=== TASK SET ===
**1)** From the Death on the Nile review, extract the passage starting with "Premise/plot: All is" and going on through "work to do.".
**2)** Answer these questions using the Death on the Nile review:
(a) On which river does the cruise take place?
(b) Who is on board the ship with Hercule Poirot?
(c) Which heiress is murdered on her honeymoon?

=== EXCERPT TO READ ===
Premise/plot: All is not fair in love or war. This Hercule Poirot mystery is set on a cruise of the Nile river. It is the honeymoon trip for one happy couple--or should I say one "happy" couple. For this happy couple is being stalked/followed by a disgruntled (and dramatic) ex. She is not happy to see HER former fiance marry a now former friend. She even introduced them! These three aren't the only travelers with struggles, traumas, and dramas of their own. Poirot picked quite a bunch to travel with. (Not that he had much say in the matter.) But when bodies start to fall, well, he has his work to do.

My thoughts: I show more LOVED, LOVED, LOVED Agatha Christie's Death on the Nile. It is such a great mystery, very complex! Hercule Poirot and Colonel Race find themselves on board a ship on the Nile, they are in interesting company. Poirot notices the tension between some of his fellow travelers from the very start. And as he takes the time to get to know everyone, to have personal chats with almost every one, his unease only increases. He fears that before the trip is over, murder will have been committed. But who shall the victim be? And who the murderer? Meanwhile, Race is on a mission of his own before a body is even found. He is on the trail of a killer, a radical. He's not sure WHO his man is, just knows that he is almost certainly on board, that is where his clues have led him. When the oh-so-wealthy heiress, Linnet Ridgeway, is murdered on her honeymoon with Simon Doyle, there are plenty of suspects. For not all of the passengers on board are exactly strangers to her....

=== Dataset entries ===
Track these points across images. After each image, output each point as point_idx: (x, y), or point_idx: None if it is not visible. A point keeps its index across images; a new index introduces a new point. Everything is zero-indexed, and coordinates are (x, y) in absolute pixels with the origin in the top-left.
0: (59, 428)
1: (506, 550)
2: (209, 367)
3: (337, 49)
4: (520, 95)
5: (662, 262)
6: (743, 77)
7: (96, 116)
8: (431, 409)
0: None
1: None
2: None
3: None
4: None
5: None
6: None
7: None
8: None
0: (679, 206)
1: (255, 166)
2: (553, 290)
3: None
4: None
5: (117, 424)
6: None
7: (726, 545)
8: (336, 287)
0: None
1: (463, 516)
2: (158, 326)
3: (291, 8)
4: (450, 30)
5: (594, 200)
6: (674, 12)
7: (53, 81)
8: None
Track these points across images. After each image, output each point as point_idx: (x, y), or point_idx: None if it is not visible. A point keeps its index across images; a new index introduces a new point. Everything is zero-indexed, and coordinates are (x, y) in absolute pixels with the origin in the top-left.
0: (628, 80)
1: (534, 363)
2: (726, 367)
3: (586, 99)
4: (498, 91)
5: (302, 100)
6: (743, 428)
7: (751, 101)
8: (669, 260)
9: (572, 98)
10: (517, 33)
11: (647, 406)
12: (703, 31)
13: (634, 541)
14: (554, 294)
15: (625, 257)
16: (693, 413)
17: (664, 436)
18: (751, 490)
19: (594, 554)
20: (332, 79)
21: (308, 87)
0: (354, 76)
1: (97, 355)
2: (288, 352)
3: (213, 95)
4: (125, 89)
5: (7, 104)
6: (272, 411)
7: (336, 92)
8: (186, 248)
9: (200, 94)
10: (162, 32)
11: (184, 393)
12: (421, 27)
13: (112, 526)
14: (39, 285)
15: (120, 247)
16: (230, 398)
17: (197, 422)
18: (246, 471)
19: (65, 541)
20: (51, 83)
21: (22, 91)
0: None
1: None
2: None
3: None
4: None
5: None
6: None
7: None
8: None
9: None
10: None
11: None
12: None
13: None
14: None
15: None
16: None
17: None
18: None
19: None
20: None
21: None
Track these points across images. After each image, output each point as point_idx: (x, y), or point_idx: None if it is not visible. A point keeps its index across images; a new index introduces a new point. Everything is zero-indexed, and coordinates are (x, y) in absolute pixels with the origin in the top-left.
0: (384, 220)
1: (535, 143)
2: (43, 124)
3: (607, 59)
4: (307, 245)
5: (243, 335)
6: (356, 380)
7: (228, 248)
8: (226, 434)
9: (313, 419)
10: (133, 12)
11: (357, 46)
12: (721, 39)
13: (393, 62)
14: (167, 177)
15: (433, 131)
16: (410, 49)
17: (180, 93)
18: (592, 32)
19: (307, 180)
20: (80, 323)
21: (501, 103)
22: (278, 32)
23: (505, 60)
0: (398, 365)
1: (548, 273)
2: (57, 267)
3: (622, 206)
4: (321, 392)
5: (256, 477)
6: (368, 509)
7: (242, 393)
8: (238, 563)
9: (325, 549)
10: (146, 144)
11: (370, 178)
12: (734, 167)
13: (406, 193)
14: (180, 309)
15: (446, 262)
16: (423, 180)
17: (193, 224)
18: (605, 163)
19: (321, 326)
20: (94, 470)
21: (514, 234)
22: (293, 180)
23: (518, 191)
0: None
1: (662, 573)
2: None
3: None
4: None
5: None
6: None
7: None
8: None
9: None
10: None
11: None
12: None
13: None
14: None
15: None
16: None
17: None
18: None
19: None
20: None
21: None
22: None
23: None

=== SOLUTIONS BY TASK ===
**1)**
Premise/plot: All is not fair in love or war. This Hercule Poirot mystery is set on a cruise of the Nile river. It is the honeymoon trip for one happy couple--or should I say one "happy" couple. For this happy couple is being stalked/followed by a disgruntled (and dramatic) ex. She is not happy to see HER former fiance marry a now former friend. She even introduced them! These three aren't the only travelers with struggles, traumas, and dramas of their own. Poirot picked quite a bunch to travel with. (Not that he had much say in the matter.) But when bodies start to fall, well, he has his work to do.

**2)**
(a) The Nile
(b) Colonel Race
(c) Linnet Ridgeway